There are several ways to get started. Some possible options that could be pursued, in any order:
Watch/read the recommended videos and tutorials. These really help sink in the idea of HTML parsing and working with async code.
Start by looking at the rooms kind dataset we have provided and understanding what kind of data you will be analyzing and manipulating. It is crucial to understand that index.htm and the building files have different structures. You will need to extract different, though complementary information, from each one of them. You can open up the HTML files in your browser to inspect them and use the parse5 online playground to understand them.
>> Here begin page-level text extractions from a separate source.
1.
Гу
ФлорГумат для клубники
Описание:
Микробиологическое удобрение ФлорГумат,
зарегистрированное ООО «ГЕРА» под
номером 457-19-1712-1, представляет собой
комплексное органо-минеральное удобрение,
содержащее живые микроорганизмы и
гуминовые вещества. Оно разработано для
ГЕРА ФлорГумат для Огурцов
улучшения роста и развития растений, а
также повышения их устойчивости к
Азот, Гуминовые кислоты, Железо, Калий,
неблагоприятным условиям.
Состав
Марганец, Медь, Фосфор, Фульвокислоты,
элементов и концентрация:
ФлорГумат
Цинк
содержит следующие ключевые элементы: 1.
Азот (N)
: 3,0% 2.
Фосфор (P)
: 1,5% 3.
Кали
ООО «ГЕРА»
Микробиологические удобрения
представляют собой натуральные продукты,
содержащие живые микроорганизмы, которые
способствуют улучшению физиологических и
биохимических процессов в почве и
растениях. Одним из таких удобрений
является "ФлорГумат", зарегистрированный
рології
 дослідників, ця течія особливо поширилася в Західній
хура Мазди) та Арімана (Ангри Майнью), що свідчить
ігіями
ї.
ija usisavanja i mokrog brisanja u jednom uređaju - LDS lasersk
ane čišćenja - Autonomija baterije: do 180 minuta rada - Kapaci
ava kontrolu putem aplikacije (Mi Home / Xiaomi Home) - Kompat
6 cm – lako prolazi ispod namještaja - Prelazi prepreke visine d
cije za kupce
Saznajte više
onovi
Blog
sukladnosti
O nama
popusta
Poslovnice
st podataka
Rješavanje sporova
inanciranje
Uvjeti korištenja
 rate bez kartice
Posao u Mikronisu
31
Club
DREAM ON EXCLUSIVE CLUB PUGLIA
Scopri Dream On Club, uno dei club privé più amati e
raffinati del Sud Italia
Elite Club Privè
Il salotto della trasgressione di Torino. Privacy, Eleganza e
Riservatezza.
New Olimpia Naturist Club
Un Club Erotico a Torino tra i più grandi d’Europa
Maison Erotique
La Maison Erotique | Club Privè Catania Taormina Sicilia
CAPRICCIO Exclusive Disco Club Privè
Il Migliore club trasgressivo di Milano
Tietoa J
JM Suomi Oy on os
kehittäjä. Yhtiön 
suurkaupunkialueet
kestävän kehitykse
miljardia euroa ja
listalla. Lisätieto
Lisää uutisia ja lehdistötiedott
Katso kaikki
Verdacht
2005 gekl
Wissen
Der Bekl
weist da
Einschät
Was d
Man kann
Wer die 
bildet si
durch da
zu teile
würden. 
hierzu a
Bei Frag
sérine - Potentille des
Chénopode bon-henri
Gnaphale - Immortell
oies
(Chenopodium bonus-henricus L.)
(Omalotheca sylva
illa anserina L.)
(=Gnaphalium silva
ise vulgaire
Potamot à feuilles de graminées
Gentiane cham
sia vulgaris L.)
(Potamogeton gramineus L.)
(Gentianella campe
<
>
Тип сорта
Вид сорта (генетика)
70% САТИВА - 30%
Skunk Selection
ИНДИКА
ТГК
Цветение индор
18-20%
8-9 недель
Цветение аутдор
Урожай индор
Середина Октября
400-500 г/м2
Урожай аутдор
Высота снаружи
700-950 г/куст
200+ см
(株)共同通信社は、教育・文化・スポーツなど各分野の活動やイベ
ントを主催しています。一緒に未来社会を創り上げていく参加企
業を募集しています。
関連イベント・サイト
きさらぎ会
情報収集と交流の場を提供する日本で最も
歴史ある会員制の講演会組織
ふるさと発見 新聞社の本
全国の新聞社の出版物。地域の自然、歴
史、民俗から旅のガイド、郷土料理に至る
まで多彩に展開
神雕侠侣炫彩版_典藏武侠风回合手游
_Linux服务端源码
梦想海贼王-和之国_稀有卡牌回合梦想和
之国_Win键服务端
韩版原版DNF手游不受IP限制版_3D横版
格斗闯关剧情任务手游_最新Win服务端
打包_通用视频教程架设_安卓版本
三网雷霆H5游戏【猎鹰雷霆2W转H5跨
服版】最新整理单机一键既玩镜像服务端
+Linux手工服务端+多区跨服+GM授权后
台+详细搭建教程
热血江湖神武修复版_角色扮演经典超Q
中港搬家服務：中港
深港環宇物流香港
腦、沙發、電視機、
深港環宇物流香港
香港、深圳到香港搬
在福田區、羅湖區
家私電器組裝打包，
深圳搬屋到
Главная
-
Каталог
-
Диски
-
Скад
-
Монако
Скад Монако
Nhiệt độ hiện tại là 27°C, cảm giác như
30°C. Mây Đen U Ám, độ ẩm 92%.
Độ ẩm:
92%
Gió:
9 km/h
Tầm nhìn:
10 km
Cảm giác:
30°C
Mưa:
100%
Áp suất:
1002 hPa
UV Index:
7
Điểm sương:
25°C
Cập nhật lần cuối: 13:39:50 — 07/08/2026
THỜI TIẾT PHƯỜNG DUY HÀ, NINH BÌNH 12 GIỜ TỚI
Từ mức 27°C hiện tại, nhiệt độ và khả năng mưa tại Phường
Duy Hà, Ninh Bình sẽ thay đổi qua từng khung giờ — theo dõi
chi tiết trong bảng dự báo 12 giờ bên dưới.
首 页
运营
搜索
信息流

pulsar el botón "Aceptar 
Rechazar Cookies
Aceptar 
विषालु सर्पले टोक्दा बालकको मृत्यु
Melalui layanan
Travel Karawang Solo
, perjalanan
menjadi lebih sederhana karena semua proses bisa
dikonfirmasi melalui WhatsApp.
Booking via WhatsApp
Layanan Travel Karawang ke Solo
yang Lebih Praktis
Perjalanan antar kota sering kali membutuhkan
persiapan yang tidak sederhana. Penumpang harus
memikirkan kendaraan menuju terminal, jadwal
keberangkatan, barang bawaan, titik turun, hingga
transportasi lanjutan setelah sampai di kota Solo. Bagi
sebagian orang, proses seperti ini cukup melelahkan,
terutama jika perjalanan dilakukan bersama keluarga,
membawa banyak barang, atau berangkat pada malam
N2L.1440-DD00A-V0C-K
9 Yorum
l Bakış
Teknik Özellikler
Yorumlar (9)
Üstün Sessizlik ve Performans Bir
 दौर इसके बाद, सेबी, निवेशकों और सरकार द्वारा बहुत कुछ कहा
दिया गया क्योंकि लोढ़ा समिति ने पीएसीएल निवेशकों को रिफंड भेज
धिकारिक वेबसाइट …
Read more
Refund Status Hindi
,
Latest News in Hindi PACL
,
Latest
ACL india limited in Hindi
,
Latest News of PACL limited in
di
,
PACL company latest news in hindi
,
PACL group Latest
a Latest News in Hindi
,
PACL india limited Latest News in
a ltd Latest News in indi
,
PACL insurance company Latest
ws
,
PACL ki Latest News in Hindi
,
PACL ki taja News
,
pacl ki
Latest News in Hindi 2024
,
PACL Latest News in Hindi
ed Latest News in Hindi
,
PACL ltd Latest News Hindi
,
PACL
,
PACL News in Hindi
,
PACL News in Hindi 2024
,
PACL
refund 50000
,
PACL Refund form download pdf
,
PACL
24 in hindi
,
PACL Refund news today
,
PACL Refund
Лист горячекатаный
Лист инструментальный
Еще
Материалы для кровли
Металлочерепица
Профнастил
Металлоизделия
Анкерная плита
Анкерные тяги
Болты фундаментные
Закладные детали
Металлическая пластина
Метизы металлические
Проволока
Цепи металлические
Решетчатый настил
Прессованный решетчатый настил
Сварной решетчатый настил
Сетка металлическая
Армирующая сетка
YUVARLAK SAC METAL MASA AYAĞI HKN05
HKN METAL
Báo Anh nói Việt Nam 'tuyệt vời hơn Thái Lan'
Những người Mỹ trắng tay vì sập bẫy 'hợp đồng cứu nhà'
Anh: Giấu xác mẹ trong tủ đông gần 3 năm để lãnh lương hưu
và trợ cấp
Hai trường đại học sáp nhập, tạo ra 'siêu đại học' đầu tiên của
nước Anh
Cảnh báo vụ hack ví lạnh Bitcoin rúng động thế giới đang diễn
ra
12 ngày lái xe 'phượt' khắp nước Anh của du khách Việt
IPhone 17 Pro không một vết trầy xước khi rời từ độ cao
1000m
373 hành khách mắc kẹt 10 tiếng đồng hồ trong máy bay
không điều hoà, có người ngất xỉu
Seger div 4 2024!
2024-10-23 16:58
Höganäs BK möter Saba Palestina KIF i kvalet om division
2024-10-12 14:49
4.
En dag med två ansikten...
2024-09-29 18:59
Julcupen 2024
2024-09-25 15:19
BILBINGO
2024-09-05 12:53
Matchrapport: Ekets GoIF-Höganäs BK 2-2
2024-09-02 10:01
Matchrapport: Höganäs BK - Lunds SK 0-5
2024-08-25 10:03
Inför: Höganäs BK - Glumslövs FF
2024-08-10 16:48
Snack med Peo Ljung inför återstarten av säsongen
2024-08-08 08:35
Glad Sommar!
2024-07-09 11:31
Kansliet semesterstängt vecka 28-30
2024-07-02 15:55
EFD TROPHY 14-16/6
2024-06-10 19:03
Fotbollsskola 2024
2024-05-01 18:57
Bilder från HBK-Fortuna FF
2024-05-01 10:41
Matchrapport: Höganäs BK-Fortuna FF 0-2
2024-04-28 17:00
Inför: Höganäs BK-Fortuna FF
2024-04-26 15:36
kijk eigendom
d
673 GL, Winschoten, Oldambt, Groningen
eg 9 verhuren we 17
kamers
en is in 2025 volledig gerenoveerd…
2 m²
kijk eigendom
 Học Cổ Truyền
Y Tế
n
Ignoring the rest of the dataset parsing, consider writing a method to get a building's geolocation along with tests for this helper method.
Ignoring the provided dataset, create a mock dataset with fewer rows. Write the portion of the system that would perform the GROUP and APPLY operations on this small dataset.
Trying to keep all of the requirements in mind at once can be overwhelming. Tackling a single task that you can accomplish in an hour is going to be much more effective than worrying about the whole specification at once. Iteratively growing your project from small task to small task is going to be the best way to make forward progress.
As with C1, you will want to create your own zip files for testing. However, the rooms zip does not contain a root folder, so be careful with how you create your zip file to not include a root folder. The index.htm file should exist at the root of the zip.
The following resources have been created by course staff to assist you with the project.
HTML Parsing tips: Reviews the structure of HTML and how to search for an HTML element
Async Cookbook: learn about promises and the differences between synchronous and asynchronous code.
Github Projects can be a helpful way to share progress to your teammates, and to your TA. In your Github Repo, you can create a New Project by navigating to the Project tab.
Once your project is created, checkout the Board view (this can be chosen when creating the project, or changed afterwards). This board should look very familiar... Scrum or Kanban board anyone?